§ **YOUR OBJECTIVE**
These records contain pictures, which must be left out; copy exactly the lines from the one with "Figure 2. Regions of interest and CLAHE." up to and including the one with "Question: Summarize what".

§ **STORED DATA**

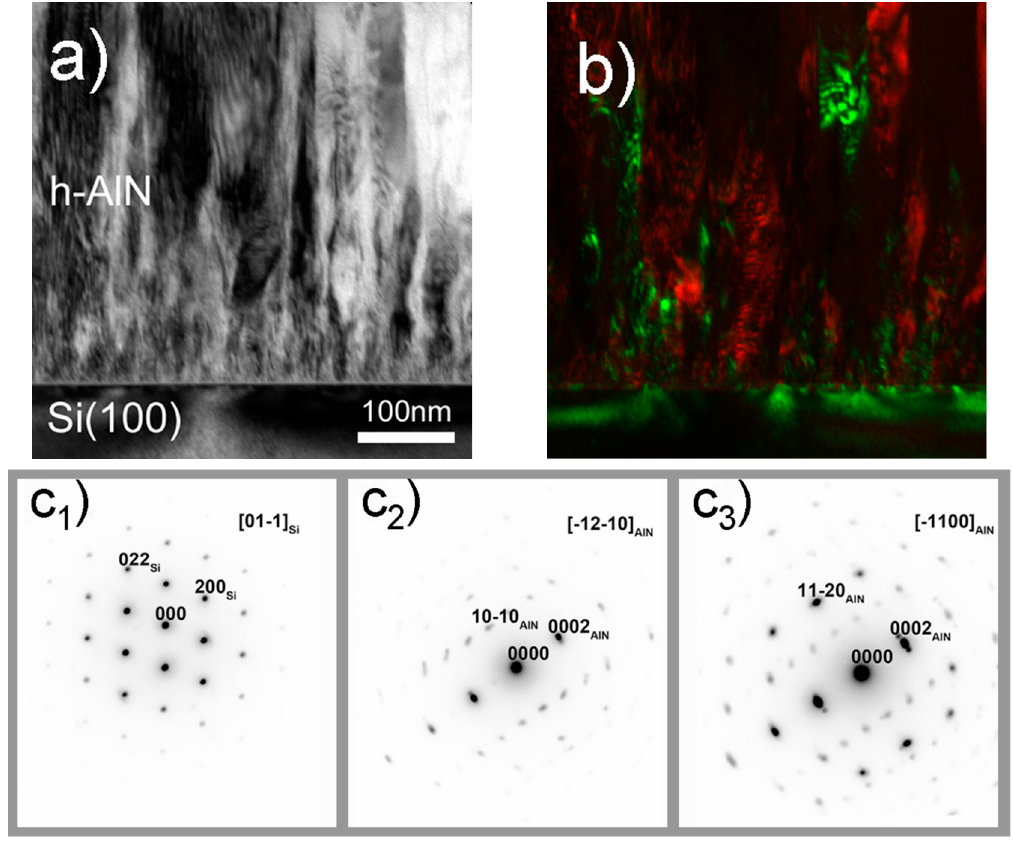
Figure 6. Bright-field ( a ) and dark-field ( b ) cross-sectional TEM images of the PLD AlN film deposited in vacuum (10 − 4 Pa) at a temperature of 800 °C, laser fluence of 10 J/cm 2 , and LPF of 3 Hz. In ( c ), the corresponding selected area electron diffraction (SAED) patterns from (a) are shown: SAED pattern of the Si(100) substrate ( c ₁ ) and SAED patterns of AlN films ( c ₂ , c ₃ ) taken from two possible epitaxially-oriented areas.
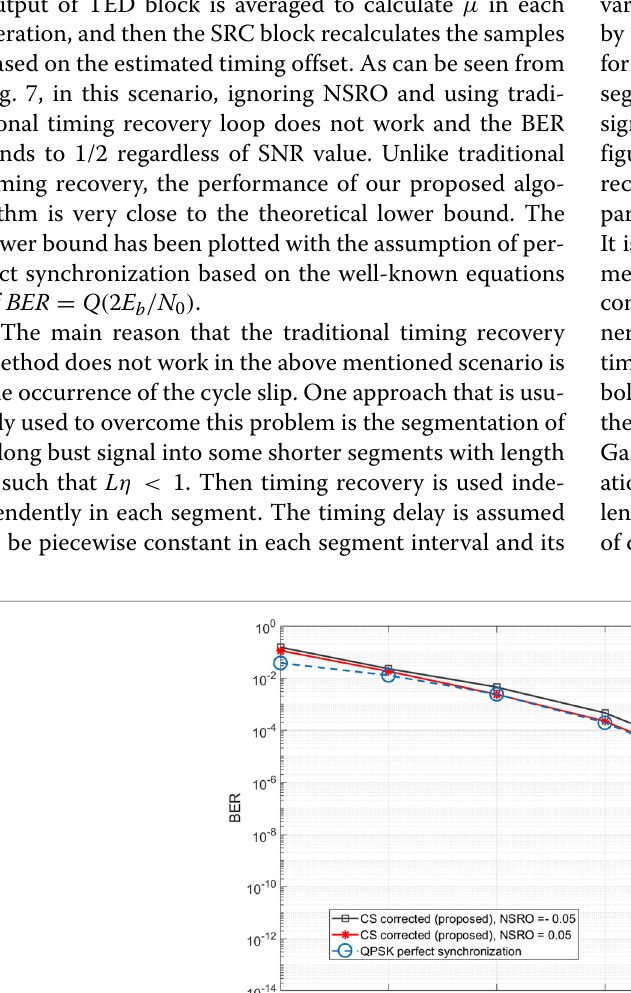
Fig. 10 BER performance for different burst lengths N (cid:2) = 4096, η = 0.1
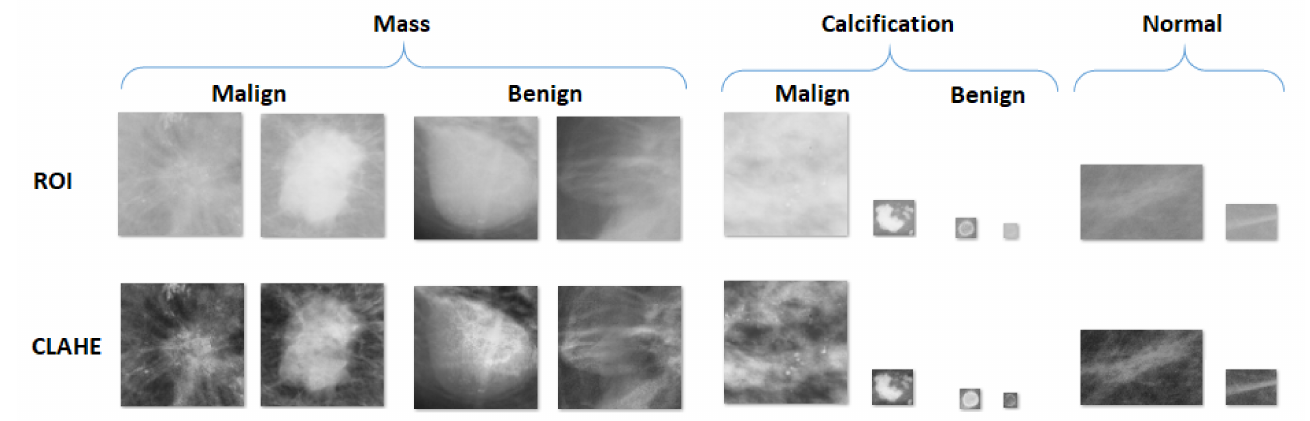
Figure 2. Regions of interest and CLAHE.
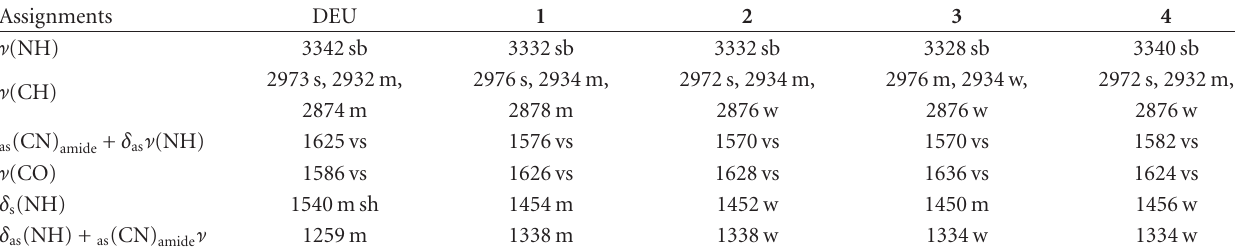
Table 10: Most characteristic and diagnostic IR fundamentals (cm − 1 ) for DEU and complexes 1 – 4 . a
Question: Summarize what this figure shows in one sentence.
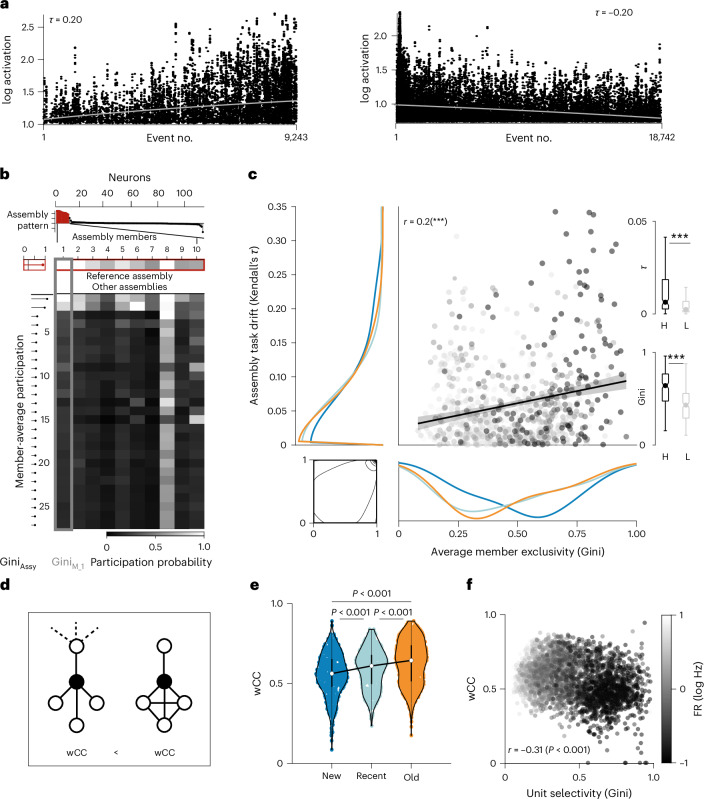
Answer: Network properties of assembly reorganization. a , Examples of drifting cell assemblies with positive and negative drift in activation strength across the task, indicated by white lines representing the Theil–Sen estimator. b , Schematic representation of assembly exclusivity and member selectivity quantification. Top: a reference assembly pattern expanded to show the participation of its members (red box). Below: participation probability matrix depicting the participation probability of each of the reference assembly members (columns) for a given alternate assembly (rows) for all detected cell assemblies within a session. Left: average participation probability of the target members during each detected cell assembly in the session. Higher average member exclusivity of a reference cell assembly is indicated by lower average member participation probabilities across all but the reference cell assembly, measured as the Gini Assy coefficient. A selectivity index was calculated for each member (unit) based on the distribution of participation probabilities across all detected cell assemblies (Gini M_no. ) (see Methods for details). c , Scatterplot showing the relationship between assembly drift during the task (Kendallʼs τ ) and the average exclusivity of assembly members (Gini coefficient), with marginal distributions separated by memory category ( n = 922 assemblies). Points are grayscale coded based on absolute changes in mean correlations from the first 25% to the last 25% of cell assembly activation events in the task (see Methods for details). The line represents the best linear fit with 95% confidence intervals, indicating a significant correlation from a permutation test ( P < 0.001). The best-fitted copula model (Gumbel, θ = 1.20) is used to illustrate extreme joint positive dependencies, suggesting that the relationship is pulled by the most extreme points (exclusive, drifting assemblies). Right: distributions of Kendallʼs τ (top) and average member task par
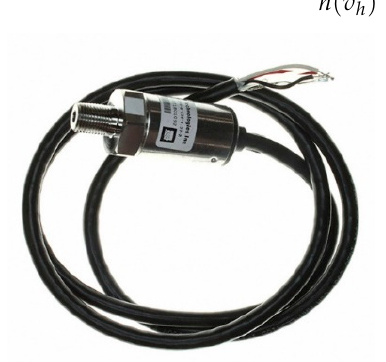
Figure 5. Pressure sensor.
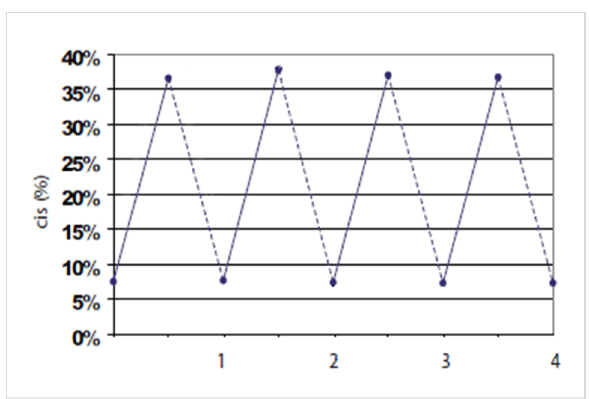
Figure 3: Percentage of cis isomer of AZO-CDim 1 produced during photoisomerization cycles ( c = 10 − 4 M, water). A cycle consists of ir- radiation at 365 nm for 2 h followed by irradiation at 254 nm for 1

§ **ANSWER SECTION**
Figure 2. Regions of interest and CLAHE.
Table 10: Most characteristic and diagnostic IR fundamentals (cm − 1 ) for DEU and complexes 1 – 4 . a
Question: Summarize what this figure shows in one sentence.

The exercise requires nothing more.